Self-sustaining parishes

I was struck several weeks back to hear that a local parish rents out part of their property to a radio station and from the monies they receive in this arrangement, were able to pay for building repairs without touching their operating funds.  It brought to mind the monasteries that are self-sustaining and produce some product, which they sell to the public.

The first thought: how important to support those businesses. What better place is there to put our money and what better products could be bought?  We are lovers of mystic monk coffee and another religious orders’ products were brought to my awareness ( I think the products look amazing and the pricing is very good.  Is it not better than supporting the massive salary of a CEO or despicable advertising methods, which seek to manipulate our view of ourselves and the world, or worse, actually degrade women and men in their presentation?  We so often buy cheap as if cheap wasn’t made possible through dishonest pricing or labor.  Those companies are out to make a profit and if profits aren’t increasing the company is failing.  We have all the technology to do produce in ways and produce products that will do significantly less damage to the environment than in the past.  Religious orders seek to support their way of life, it isn’t for profit, it’s for the glory of God, and producing a good, honest product is how they can do their work well, how they can work with virtue.  We can often find this when we buy locally, whether from a religious order or not.

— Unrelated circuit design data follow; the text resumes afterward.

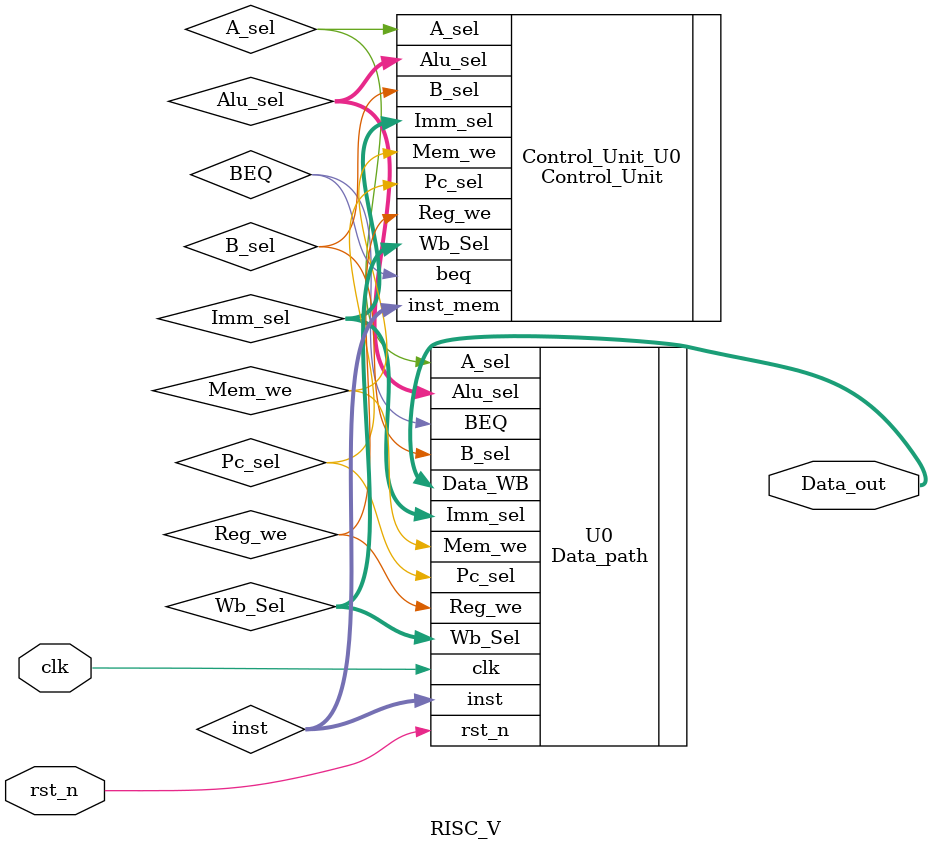
<source format=v>
module RISC_V #(parameter WIDTH=32 ) (clk,rst_n,Data_out );
 
//----------Define_parameter----------//


//----------Input_Declaration----------//

input clk,rst_n;


//----------Output_Declaration----------//

output   [WIDTH-1:0] Data_out ;


//----------Internal_wires----------//

wire [1:0] Imm_sel ;
wire [1:0] Alu_sel ;
wire  Pc_sel ;
wire  Reg_we ;
wire  A_sel ;
wire  B_sel ;
wire  Mem_we ;
wire [1:0] Wb_Sel ;

wire	[WIDTH-1:0]	inst ;
wire    BEQ ;
//wire	[WIDTH-1:0] Data_WB;  	 		

//----------BLocks----------//

Data_path #(WIDTH) U0 (
.clk(clk),
.rst_n(rst_n),
.Imm_sel(Imm_sel) ,
.Alu_sel(Alu_sel) ,
.Pc_sel(Pc_sel) ,
.Reg_we(Reg_we) ,
.A_sel (A_sel),
.B_sel (B_sel) ,
.Mem_we(Mem_we) ,
.Wb_Sel(Wb_Sel),
.inst (inst),
.BEQ (BEQ),
.Data_WB(Data_out)
);
Control_Unit  #(WIDTH) Control_Unit_U0 (
.inst_mem(inst) ,
.beq(BEQ) ,
.Pc_sel(Pc_sel) ,
.Imm_sel(Imm_sel) ,
.Reg_we(Reg_we) ,
.A_sel(A_sel) ,
.B_sel(B_sel) ,
.Alu_sel(Alu_sel) ,
.Mem_we(Mem_we) ,
.Wb_Sel(Wb_Sel)
); 
endmodule
</source>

The second thought: what if diocesan parishes sought to be self-sustaining?  This wouldn’t be possible in the same capacity of a religious order since there are few people who live at a diocesan parish.  I see it achieved through two means: (1) if priests lived simpler and (2) making use of the property and grounds at their disposal.


(1) If priests lived simpler.  Pope Francis inspires this thought.  He has brought up the issues of clericalism in our churches.  As Archbishop he cooked his own meals and took public transportation (common in Buenos Aires, not so common in rural Stanislaus county).   Why do priests have servants (cooks and housekeepers)?  Because not all men can cook and clean?  I want to honor our priests, but if Christ came poor, a carpenter in Nazareth, priests should live like those in their parish.  Is it to free up their time to be able to serve the parish more?  While I do not harbor an ardent desire to spend hours in the kitchen cooking, there is a certain peace achieved in the act; and in cleaning I can feel the effect of my labor on my environment in satisfying ways.  Priests are men and if they can live a more balanced lifestyle they will be better men.  Many priests maintain hobbies to maintain their sanity.  This would be part of that.


(2) Making use of property.  Parishes could be more savvy in how they use their property, whether renting it for receptions or other businesses. But also this: imagine this experiment: a parish happens to have ten acres donated to them or just own that much property from the old days, or even less, may just two acres.  What if a few volunteers or employees from the parish began a garden or planted larger crops, such as fruit trees.  Not only could the products feed the priests living at the parish, and be sold (either to a separate company or through a fruit stand) but labor would need to be hired to pick the fruit.  The homeless man or woman who comes to the door for a sandwich can be given dignified work for the season.  It doesn’t tax the wealthy of the parish but can bring together the great and small in the endeavor.

It’s just a thought, and just two examples of what could be done.  In small parishes under poor management, the wealthy feel bled but not fed.  There is a lack of community.  The parish turned in on itself, becomes sick, as Pope Francis warns us will happen.  If the parish looked outward, focused not on gaining volunteers but on serving the community and evangelizing the culture; not focused on who they can ask for donations but what can the parish produce to give to the poor, I think mighty things would happen.  I believe this is part of the New Evangelization. I am so grateful for Pope Francis to take on this new step in the journey.